If you look carefully at the story, you will see that in several important ways it parallels the Last Supper narratives, the accounts of the institution of the Eucharist which we find in the other gospel writers but not in John. First, this miraculous feeding happens at the time of the Passover. There is at least the suggestion that this miraculous meal is a new Passover, the Passover of a new dispensation. Then there are the details that John very carefully gives us gives us. The gifts are passed from the people to Christ, who accepts them, gives thanks, and returns them to the people, all of whom are invited to eat. This follows, with remarkable closeness, the familiar words of institution: “he took bread, and when he had given thanks, he broke it and gave it to them, saying, eat ye all of this…” The only detail missing is |Christ’s identification of himself with the food: “for this is my body…” But in John that comes later, in verse 35 of the same chapter: “Jesus said to them ‘I and the bread of life.’” One might even see something of Eucharistic practice in the careful gathering of the remnants: then, as now, there is an obligation that “nothing may be lost.”

This story is, then, from one point of view, John’s account of the institution of the Eucharist. But it is also, and more importantly, an enactment of Christ’s relation to the world and to us. Notice where the story starts from: it begins with human need—these people are hungry—and from human insufficiency—what they have is not enough to feed them. That on the one side. But on the other side—that of Christ—there is no great wealth, no magical cornucopia of gifts which the God will shower on these devotees. If the people have little, Christ has nothing at all. But this man, whose poverty is greater than that of the people sitting around him, takes the little that they have and returns it to them as fullness.

That, of course, is implausible, impossible, against every standard of rationality. And that is John’s point. This gospel was not written by a primitive peasant gullibly recounting fantastic tales about a man whom he had, in retrospect, made into a god. It was written by someone who had spent a long lifetime reflecting on the wealth of Christ: on how it could be that this impoverished, defeated preacher could, in truth, be the life of the world. And he had come to see that the impossibility of it all was the key, that in that impossibility the true being of Christ was revealed. John could not explain what happened on that afternoon any more than we can, except to be sure that what Jesus had to offer was his poverty, his emptiness before God; an emptiness that allowed God to fill him entirely and so made him the means by which God’s life, in its fullness, flowed into the world.
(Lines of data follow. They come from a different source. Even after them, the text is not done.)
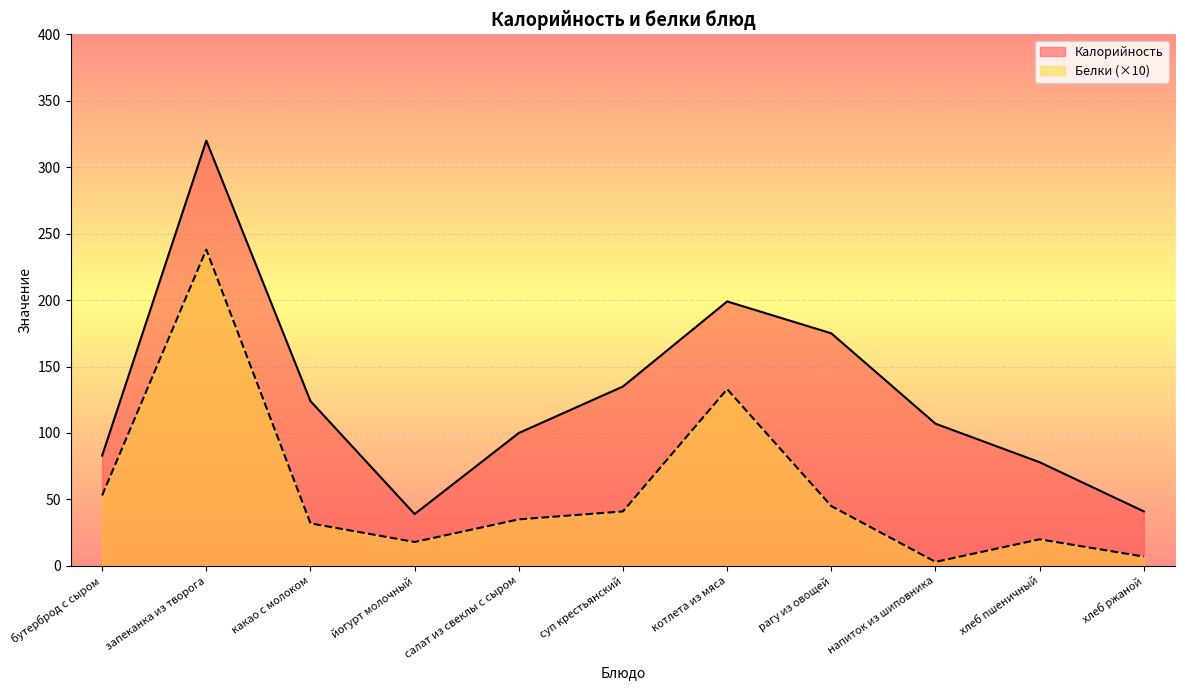

Which category has the lowest value across all series?

напиток из шиповника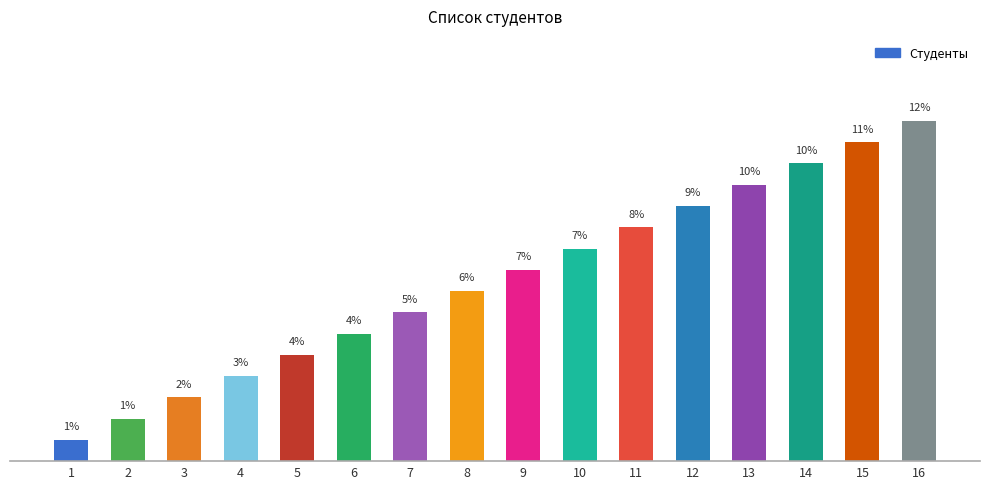

Does the chart contain any negative values?

No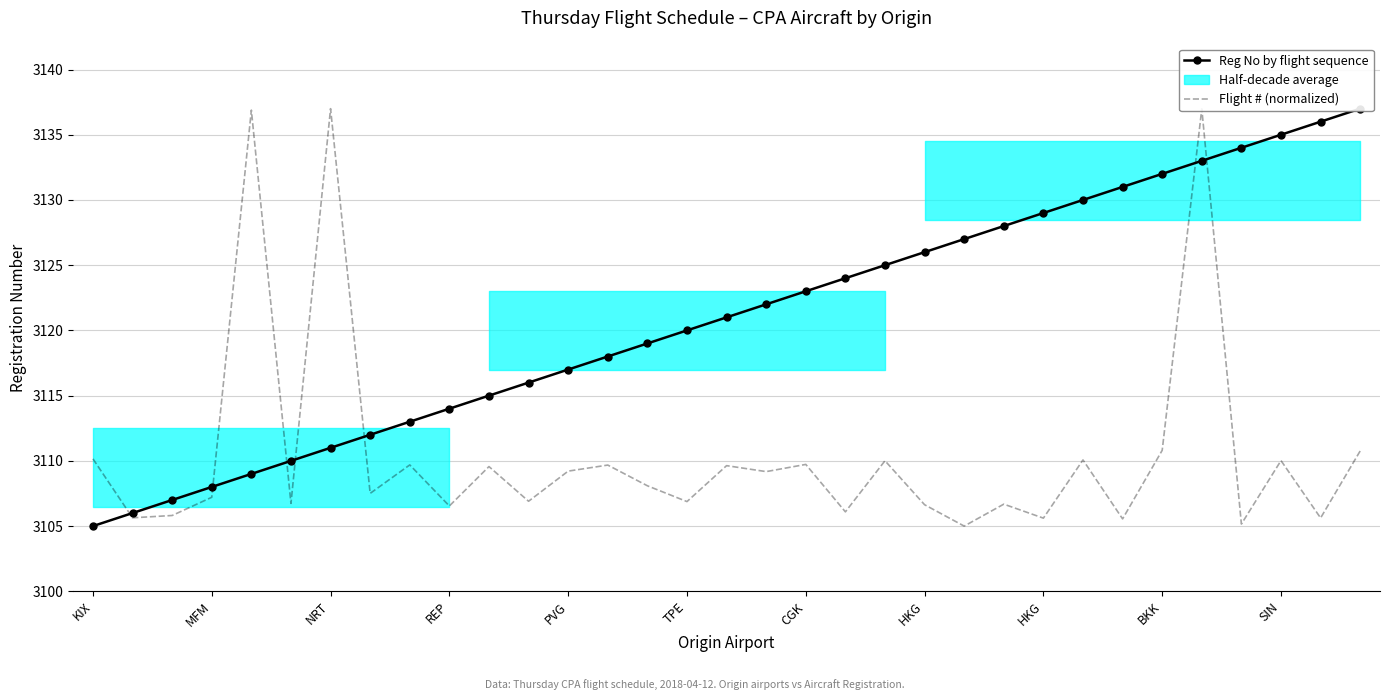

Reading left to right, list all the values displayed in this chart.

Reg No by flight sequence: 3105.0	3106.0	3107.0	3108.0	3109.0	3110.0	3111.0	3112.0	3113.0	3114.0	3115.0	3116.0	3117.0	3118.0	3119.0	3120.0	3121.0	3122.0	3123.0	3124.0	3125.0	3126.0	3127.0	3128.0	3129.0	3130.0	3131.0	3132.0	3133.0	3134.0	3135.0	3136.0	3137.0
Flight # (normalized to reg scale): 3110.2	3105.6	3105.8	3107.2	3136.9	3106.7	3137.0	3107.5	3109.7	3106.5	3109.6	3106.9	3109.2	3109.7	3108.1	3106.9	3109.6	3109.2	3109.7	3106.1	3110.0	3106.6	3105.0	3106.7	3105.6	3110.1	3105.6	3110.8	3137.0	3105.2	3110.0	3105.6	3110.8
The impossibility of this miracle story is not there to display the power of Christ, as though he were some magician. It is there to show that at the point of impossibility God’s wealth enters our lives. When we can see no rational way through; when all the possibilities have been closed to us; when we are left with our inadequacy, with a hunger that we have no way of feeding, then we shall know what it means for Christ to say, as he does later in this chapter: “I am the bread of life; he who comes to me shall not hunger, and he who believes in me shall never thirst.” Amen.